Demand for Evaluation

Pressing world problems like the rising tide of inequality and climate change cannot be solved by the public sector alone. This is one of the realities motivating venture philanthropists and market-oriented impact investors to bring billions of dollars of resources and innovations to activities addressing our world’s social and environmental threats. These new actors are accustomed to data and actively engage in strategic and resource decisions based on dashboards, metrics, and performance measures.

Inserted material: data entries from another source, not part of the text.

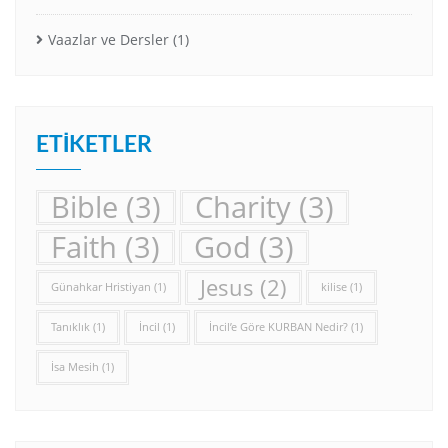
Vaazlar ve Dersler
(1)
ETIKETLER
Bible
(3)
Charity
(3)
Faith
(3)
God
(3)
Jesus
(2)
Günahkar Hristiyan
(1)
kilise
(1)
Tanıklık
(1)
İncil
(1)
İncil’e Göre KURBAN Nedir?
(1)
İsa Mesih
(1)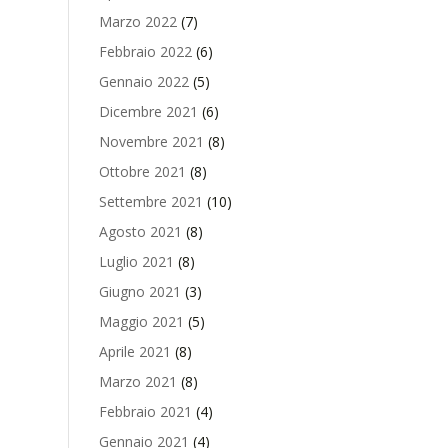
Marzo 2022
(7)
Febbraio 2022
(6)
Gennaio 2022
(5)
Dicembre 2021
(6)
Novembre 2021
(8)
Ottobre 2021
(8)
Settembre 2021
(10)
Agosto 2021
(8)
Luglio 2021
(8)
Giugno 2021
(3)
Maggio 2021
(5)
Aprile 2021
(8)
Marzo 2021
(8)
Febbraio 2021
(4)
Gennaio 2021
(4)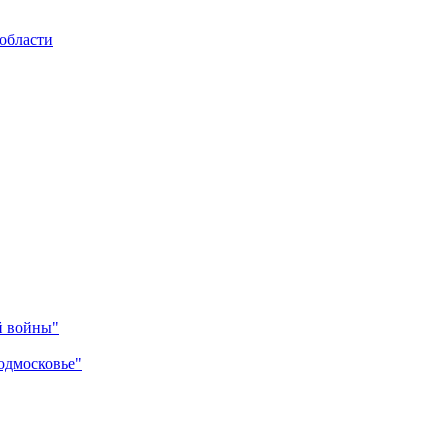
области
й войны"
одмосковье"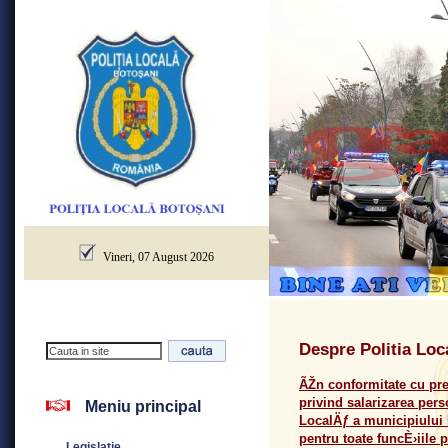
Vineri, 07 August 2026
Despre Politia Loc
ÃŽn conformitate cu prev
privind salarizarea pers
Meniu principal
LocalÄƒ a municipiului
pentru toate funcÈ›iile 
Legislatie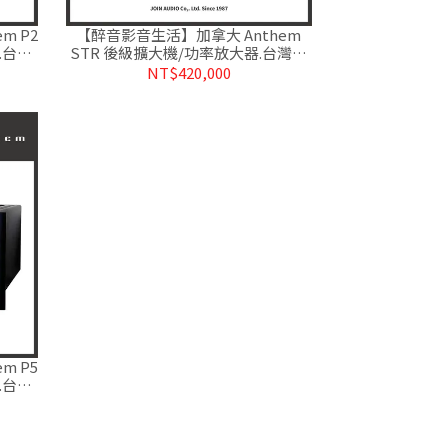
m P2
【醉音影音生活】加拿大 Anthem
.台灣
STR 後級擴大機/功率放大器.台灣公
司貨
NT$420,000
m P5
.台灣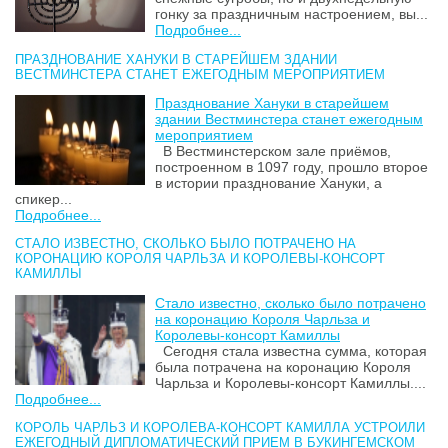
гонку за праздничным настроением, вы...
Подробнее...
ПРАЗДНОВАНИЕ ХАНУКИ В СТАРЕЙШЕМ ЗДАНИИ
ВЕСТМИНСТЕРА СТАНЕТ ЕЖЕГОДНЫМ МЕРОПРИЯТИЕМ
Празднование Хануки в старейшем
здании Вестминстера станет ежегодным
мероприятием
В Вестминстерском зале приёмов,
построенном в 1097 году, прошло второе
в истории празднование Хануки, а
спикер...
Подробнее...
СТАЛО ИЗВЕСТНО, СКОЛЬКО БЫЛО ПОТРАЧЕНО НА
КОРОНАЦИЮ КОРОЛЯ ЧАРЛЬЗА И КОРОЛЕВЫ-КОНСОРТ
КАМИЛЛЫ
Стало известно, сколько было потрачено
на коронацию Короля Чарльза и
Королевы-консорт Камиллы
Сегодня стала известна сумма, которая
была потрачена на коронацию Короля
Чарльза и Королевы-консорт Камиллы....
Подробнее...
КОРОЛЬ ЧАРЛЬЗ И КОРОЛЕВА-КОНСОРТ КАМИЛЛА УСТРОИЛИ
ЕЖЕГОДНЫЙ ДИПЛОМАТИЧЕСКИЙ ПРИЕМ В БУКИНГЕМСКОМ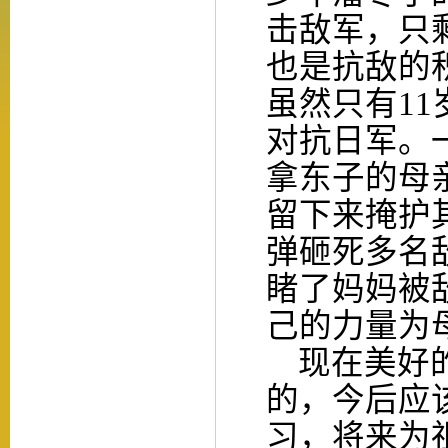
击敌军，只
也是抗敌的
虽然只有1
对抗日军。
拿东子的母
留下来掩护
弹砸死多名
睹了妈妈被
己的力量为
现在美好
的，
今后
应
习，将来为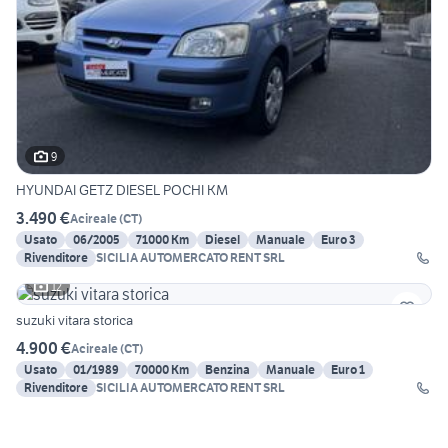
9
HYUNDAI GETZ DIESEL POCHI KM
3.490 €
Acireale
(
CT
)
Usato
06/2005
71000 Km
Diesel
Manuale
Euro 3
Rivenditore
SICILIA AUTOMERCATO RENT SRL
12
suzuki vitara storica
4.900 €
Acireale
(
CT
)
Usato
01/1989
70000 Km
Benzina
Manuale
Euro 1
Rivenditore
SICILIA AUTOMERCATO RENT SRL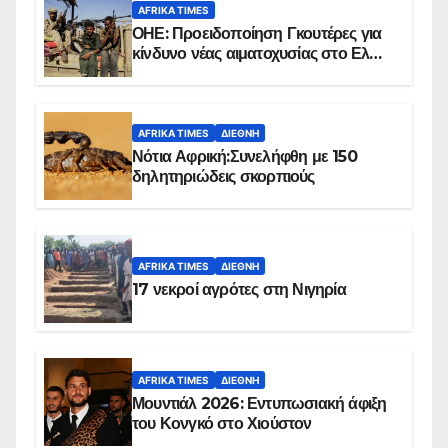
AFRIKA TIMES
ΟΗΕ: Προειδοποίηση Γκουτέρες για
κίνδυνο νέας αιματοχυσίας στο Ελ
Ομπέιντ του Σουδάν
AFRIKA TIMES
ΔΙΕΘΝΉ
Νότια Αφρική:Συνελήφθη με 150
δηλητηριώδεις σκορπιούς
AFRIKA TIMES
ΔΙΕΘΝΉ
17 νεκροί αγρότες στη Νιγηρία
AFRIKA TIMES
ΔΙΕΘΝΉ
Μουντιάλ 2026: Εντυπωσιακή άφιξη
του Κονγκό στο Χιούστον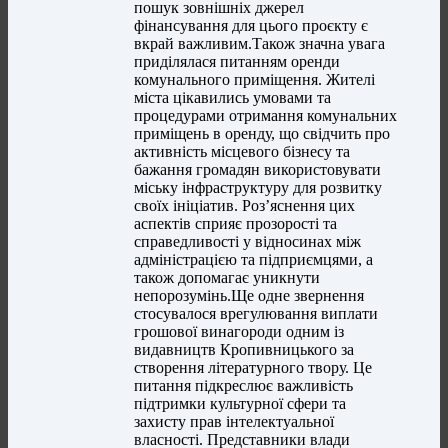
пошук зовнішніх джерел
фінансування для цього проєкту є
вкрай важливим.Також значна увага
приділялася питанням оренди
комунального приміщення. Жителі
міста цікавились умовами та
процедурами отримання комунальних
приміщень в оренду, що свідчить про
активність місцевого бізнесу та
бажання громадян використовувати
міську інфраструктуру для розвитку
своїх ініціатив. Роз’яснення цих
аспектів сприяє прозорості та
справедливості у відносинах між
адміністрацією та підприємцями, а
також допомагає уникнути
непорозумінь.Ще одне звернення
стосувалося врегулювання виплати
грошової винагороди одним із
видавництв Кропивницького за
створення літературного твору. Це
питання підкреслює важливість
підтримки культурної сфери та
захисту прав інтелектуальної
власності. Представники влади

Those of us with long suits in the social sector know that there are no quick fixes, that data comes in many shapes and forms, and that whoever shapes the evaluation question has tremendous power over the solutions that are pursued. Yet, evaluators are not the “go to” profession for these newly arriving social impact actors. Interestingly, a major foundation recently sought to fill its director of evaluation position with someone who was familiar with evaluation but did not identify as an evaluator. Another major foundation is seeking to fill its highest-level evaluation position with someone who hails from a Fortune 500 background. And, at the 2015 SoCap conference of impact investors and social entrepreneurs, only one person in a crowded room had heard of the American Evaluation Association—the world’s largest professional society of evaluators!

The evaluation community has more than 75 years of experience, models, methods, and practical experience in measuring and evaluating social and environmental change. However, this community cannot simply transport its experience base into the new arena. It is time to move toward new mindsets, methods, and paradigms that will most effectively contribute to this new world order–but it will take some listening and learning to best understand that world order’s context, mindsets, and organizational realities.

It is now time for us, as evaluators, to promote that there is enormous value in our multiplicity of ways, that we produce and learn from sturdy data, and that we are ripe partners for the new actors in their quest to establish that they are really making a difference—or for determining when it is time to make adjustments or even exit and try something else.

The Rockefeller Foundation has published two working papers that challenge both the evaluation and impact measurement community to find ways to work together successfully: “Streams of Social Impact” and “The Fifth Wave–Social Impact Evaluation.” It is time to find ways to bridge these divergent streams and to co-create the fifth wave of evaluation. The time is now. And the bridge needs to be built by actors in both of these streams.